Sensex: Outlook 2011

INVESTMENT FOCUS

The Sensex was volatile in the first nine months of 2010 and threatened to violate the 16,000-support, twice in February and then in May. But such a breakdown was averted on both occasions and the mood turned gung-ho, once it broke past the 18,500-hurdle, to take it very close to its previous life-time high of 21,208.

Long-term trend
As we stand at the threshold of a new decade and a New Year, the long-term charts have never looked this exciting. We are not talking about the next 12 months. It is a given fact that the year ahead will be choppy. It is the next 10 years that could see multi-fold appreciation in the benchmark.
It is fairly obvious that following a long-drawn bear market between 1992 and 2001, a fresh bull market is now in progress. Wave 1 of this bull market ended at the January 2008 peak of 21,207. The 2008 crash was the second wave that ended at 8,047 in March 2009. The third wave of this bull market is now in progress.
At the commencement of 2010, the rally from 8,047 had not progressed sufficiently to enable us to judge if it was the B wave of the second wave, or the commencement of the third wave upward. In simple terms, we expected the bear market to have legs that could make it drag on for a few more years. But a strong move above 18,500 and the index nearing its previous peak indicates that we are in a fresh leg upward of the long-term uptrend.
The targets for the third wave that is in progress from 8,047 trough are 39,337, 58,743 and hold your breath, 90,160. This wave can terminate at either of these targets and our preference veers towards the second. Extrapolation of the move that began from 1980 low also gives us a Sensex target in the 6-digit.
And the time when these can be achieved…Wave 1 took six years and three months. Wave three can be at least as long or 1.618 of wave 1. That gives us mid- 2015 or mid-2019. That is, the next decade is going to be good for Indian equities. The long-term outlook will be roiled only if the Sensex goes on to close below 13,000. If corrections halt above 16,000, that would reinforce the positive long-term view for the index.
2011
There will, however, be plenty of corrections, both shallow and sharp, that will provide buying opportunities within this uptrend. One such correction is in progress that can keep the Sensex in the range between 19,000 and 21,500 in the early part of 2011. Our preferred trajectory for the year ahead is that the index breaks above the upper boundary at 21,500 in the first half of the year to reach 22,846, 25,177 or 28,950. The Sensex can trade in a higher range with the lower boundary at 20,000 after it achieves either of the afore-mentioned targets.
If the Sensex turns tail and breaches 19,000, it will receive strong support between 18,000 and 18,500. The next halt for the index would be at 16,000. Our preferred range for the year is between 18,000 and 25,000. The upper limit is 28,950 and lower is 16,000.
Lokeshwarri S.K
BL Research Bureau


Nifty (6,134.5)


The Nifty too galloped higher in the last three sessions to end the week 123 points higher.
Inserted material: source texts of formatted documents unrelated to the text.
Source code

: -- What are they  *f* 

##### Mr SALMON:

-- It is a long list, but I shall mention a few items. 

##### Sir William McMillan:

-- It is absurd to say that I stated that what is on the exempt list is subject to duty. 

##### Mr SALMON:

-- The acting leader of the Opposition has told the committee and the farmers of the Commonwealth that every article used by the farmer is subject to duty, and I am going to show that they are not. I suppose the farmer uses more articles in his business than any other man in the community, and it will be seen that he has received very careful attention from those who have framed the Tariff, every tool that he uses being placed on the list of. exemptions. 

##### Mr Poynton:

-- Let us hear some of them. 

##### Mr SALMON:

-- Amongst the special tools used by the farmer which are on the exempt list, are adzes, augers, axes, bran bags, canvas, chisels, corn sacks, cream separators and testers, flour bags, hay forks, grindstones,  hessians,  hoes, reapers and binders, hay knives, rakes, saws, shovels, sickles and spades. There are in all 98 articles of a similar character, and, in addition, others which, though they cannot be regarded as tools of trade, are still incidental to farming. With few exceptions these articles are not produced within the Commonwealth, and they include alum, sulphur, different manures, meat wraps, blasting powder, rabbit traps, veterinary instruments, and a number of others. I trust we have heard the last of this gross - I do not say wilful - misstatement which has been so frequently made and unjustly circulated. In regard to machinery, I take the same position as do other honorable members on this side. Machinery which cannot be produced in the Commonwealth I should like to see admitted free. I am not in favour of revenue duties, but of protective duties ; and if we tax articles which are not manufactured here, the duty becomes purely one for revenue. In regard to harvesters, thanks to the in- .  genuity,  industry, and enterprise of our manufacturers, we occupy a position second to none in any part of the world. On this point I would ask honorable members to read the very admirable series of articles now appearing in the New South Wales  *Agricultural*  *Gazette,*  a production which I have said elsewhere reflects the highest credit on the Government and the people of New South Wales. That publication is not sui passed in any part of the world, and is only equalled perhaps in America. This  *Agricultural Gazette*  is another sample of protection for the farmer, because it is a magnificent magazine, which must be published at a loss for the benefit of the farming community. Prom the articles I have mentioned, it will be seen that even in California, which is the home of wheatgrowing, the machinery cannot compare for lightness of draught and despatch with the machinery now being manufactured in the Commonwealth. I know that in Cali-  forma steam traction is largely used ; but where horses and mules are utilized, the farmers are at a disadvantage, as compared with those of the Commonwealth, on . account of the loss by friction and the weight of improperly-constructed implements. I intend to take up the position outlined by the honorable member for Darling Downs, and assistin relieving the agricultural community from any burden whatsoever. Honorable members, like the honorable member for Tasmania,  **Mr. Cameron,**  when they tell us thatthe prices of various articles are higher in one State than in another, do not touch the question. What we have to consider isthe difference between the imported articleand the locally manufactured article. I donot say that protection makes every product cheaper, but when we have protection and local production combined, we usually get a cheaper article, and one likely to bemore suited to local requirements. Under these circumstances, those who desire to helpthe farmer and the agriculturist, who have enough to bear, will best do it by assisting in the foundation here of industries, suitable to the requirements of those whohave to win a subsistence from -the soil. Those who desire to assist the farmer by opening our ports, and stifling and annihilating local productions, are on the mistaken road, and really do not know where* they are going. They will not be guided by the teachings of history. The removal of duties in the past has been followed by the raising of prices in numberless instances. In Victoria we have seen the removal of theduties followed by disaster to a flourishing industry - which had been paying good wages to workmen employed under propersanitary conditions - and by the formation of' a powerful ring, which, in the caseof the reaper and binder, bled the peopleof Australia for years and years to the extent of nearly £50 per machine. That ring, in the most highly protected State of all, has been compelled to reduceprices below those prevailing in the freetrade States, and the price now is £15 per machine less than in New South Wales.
The uptrend that began from the December 10 trough of 5,721 appears to have resumed now. This wave has the targets of 6,170 and 6,285. The peaks at 6,335 and 6,357 will also act as resistance for the short-term. Traders can therefore book profits if the index reverses lower from these levels.
Extreme short-term supports are placed at 6,090 and 6,057. Short-term traders can hold their long positions as long as the index trades above the first support. Swing traders can watch out for supports at 5,984 and 5,883. Fresh long positions are not advised on a close below 5,984.
The medium-term view for the index is neutral in the zone between 5,700 and 6,350. Since the Nifty has moved above the key resistance at 6,100, it can now move on to the upper end of this medium-term trading range. Reversal from 6,350 will pull the index down to 5,700 again.
However, strong move above 6,350 will imply that the uptrend from 4,786 has resumed with the medium term targets of 6,680 and 7,270.
Global CuesThe curtain has come down on a rocky year for global markets that was largely dominated by the European crisis. But investors would be satisfied with the overall performance of global markets with the MSCI world ending around 10 per cent higher and the MSCI Emerging Market Index closing with 15 per cent gain. European markets were the laggards last year and the DJ Euro STOXX continues in the bear phase that began last January.
The Dow was stuck in an extremely narrow range last week but it has managed to close the year 11 per cent higher. The short-term chart pattern in the index is very positive and it can move higher to 11,867, 12,000 or 12,444 in the weeks ahead. Near-term trend in Dow will stay positive as long as it holds above the key support at 11,300.
CRB Index that tracks commodity prices is ending the year with a flourish, up 30 per cent. This index has closed in on its mid-2008 peak already, aided by rally in agri-commodity prices, crude and gold.

Sensex (20,509)
The year 2010 has ended on a robust note with the Sensex gaining 17 per cent in the year. A bout of short-covering ahead of the derivative expiry helped the index close at 20,500, just 3 per cent short of a new life-time high.
 The first decade of the twenty-first century has made India a force to reckon with in the global financial arena and a booming stock market with the Sensex moving from 5,000 to 20,000 in this period has played a large role in this growth. Investors who moved in and out of equities at various stages in the last ten years would have different experiences to narrate.
 But everyone would agree that long-term investing in fundamentally sound stocks pays. And our mantra for the next decade stays at; ‘ think long-term'. This view is supported by our long-term view for the Sensex printed on Page 1 under the caption, ‘Sensex outlook for 2010'.
 The week ahead is likely to see market activity slowly limp back to normalcy as the holiday-makers straggle in. Strong short-term chart patterns in Dow and S&P is a positive and that can give a fillip to our market in the upcoming weeks. Volumes in both cash and derivative segments plunged last week as year-end mood pervaded the market. Even derivative expiry passed off without much fanfare. FIIs turned net buyers once more as stock prices perked up. Open interest has declined to a very low level around Rs 1,10,000.
The Sensex closed the week above the resistance at 20,300 indicated in our previous column. This has made the short-term view positive for the index and it can test its recent peak at 21,108 soon. The moot question is whether it can garner the strength to move beyond this level just yet.
Downward reversal from 21,108 or 21,207 will result in a decline to the lower end of the current medium-term range at 19,000 once again. Conversely, a move beyond 21,200 will mean that the third leg of the move from 15,960 trough is in motion. This wave has the minimum targets of 22,255 and 22,846. Sharp move beyond 22,846 will give the next medium-term target at 24,200.
The Sensex could begin 2011 on a positive note and the index can move higher to 20,625 or 20,870 in the week ahead. The peaks of 21,108 and 21,207 will act as strong resistances in the days ahead and short-term investors can cash in some of their profits on a downward reversal from this zone. Supports for the week will be available at 19,988 and 19,640.